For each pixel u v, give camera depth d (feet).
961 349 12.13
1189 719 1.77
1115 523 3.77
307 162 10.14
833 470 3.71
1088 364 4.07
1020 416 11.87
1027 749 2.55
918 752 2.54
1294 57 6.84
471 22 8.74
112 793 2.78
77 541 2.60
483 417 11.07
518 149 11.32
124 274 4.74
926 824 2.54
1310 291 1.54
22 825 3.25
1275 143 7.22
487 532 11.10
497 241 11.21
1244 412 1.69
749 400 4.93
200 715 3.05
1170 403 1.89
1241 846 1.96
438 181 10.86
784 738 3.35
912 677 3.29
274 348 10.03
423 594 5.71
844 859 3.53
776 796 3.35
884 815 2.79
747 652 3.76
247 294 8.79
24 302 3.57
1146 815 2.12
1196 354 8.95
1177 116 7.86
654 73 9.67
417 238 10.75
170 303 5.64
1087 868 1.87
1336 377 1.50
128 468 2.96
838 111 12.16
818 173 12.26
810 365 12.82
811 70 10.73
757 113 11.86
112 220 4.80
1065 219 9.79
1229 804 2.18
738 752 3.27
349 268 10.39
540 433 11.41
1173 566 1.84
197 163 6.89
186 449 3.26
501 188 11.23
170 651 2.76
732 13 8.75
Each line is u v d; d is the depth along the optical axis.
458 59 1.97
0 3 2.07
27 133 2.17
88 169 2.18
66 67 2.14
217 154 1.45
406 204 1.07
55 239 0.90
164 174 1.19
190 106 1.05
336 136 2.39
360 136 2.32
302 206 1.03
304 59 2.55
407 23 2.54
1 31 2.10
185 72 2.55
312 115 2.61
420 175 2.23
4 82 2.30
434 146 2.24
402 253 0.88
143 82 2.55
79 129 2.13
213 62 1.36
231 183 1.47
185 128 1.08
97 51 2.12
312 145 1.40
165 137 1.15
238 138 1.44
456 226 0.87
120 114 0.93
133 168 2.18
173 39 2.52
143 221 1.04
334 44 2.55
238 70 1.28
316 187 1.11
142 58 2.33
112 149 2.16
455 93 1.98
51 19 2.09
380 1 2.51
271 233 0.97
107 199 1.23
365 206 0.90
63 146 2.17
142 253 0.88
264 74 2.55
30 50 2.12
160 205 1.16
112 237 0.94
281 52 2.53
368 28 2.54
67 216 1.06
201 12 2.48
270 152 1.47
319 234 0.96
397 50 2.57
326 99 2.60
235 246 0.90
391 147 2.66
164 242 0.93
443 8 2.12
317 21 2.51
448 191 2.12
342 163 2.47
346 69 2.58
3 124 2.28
........
◆ **TASK STATEMENT**
Start printing at the line with "818 173 12.26" and stop after the final line of the listing above, keeping every line exact.

◆ **OUTPUT BELOW**
818 173 12.26
810 365 12.82
811 70 10.73
757 113 11.86
112 220 4.80
1065 219 9.79
1229 804 2.18
738 752 3.27
349 268 10.39
540 433 11.41
1173 566 1.84
197 163 6.89
186 449 3.26
501 188 11.23
170 651 2.76
732 13 8.75
Each line is u v d; d is the depth along the optical axis.
458 59 1.97
0 3 2.07
27 133 2.17
88 169 2.18
66 67 2.14
217 154 1.45
406 204 1.07
55 239 0.90
164 174 1.19
190 106 1.05
336 136 2.39
360 136 2.32
302 206 1.03
304 59 2.55
407 23 2.54
1 31 2.10
185 72 2.55
312 115 2.61
420 175 2.23
4 82 2.30
434 146 2.24
402 253 0.88
143 82 2.55
79 129 2.13
213 62 1.36
231 183 1.47
185 128 1.08
97 51 2.12
312 145 1.40
165 137 1.15
238 138 1.44
456 226 0.87
120 114 0.93
133 168 2.18
173 39 2.52
143 221 1.04
334 44 2.55
238 70 1.28
316 187 1.11
142 58 2.33
112 149 2.16
455 93 1.98
51 19 2.09
380 1 2.51
271 233 0.97
107 199 1.23
365 206 0.90
63 146 2.17
142 253 0.88
264 74 2.55
30 50 2.12
160 205 1.16
112 237 0.94
281 52 2.53
368 28 2.54
67 216 1.06
201 12 2.48
270 152 1.47
319 234 0.96
397 50 2.57
326 99 2.60
235 246 0.90
391 147 2.66
164 242 0.93
443 8 2.12
317 21 2.51
448 191 2.12
342 163 2.47
346 69 2.58
3 124 2.28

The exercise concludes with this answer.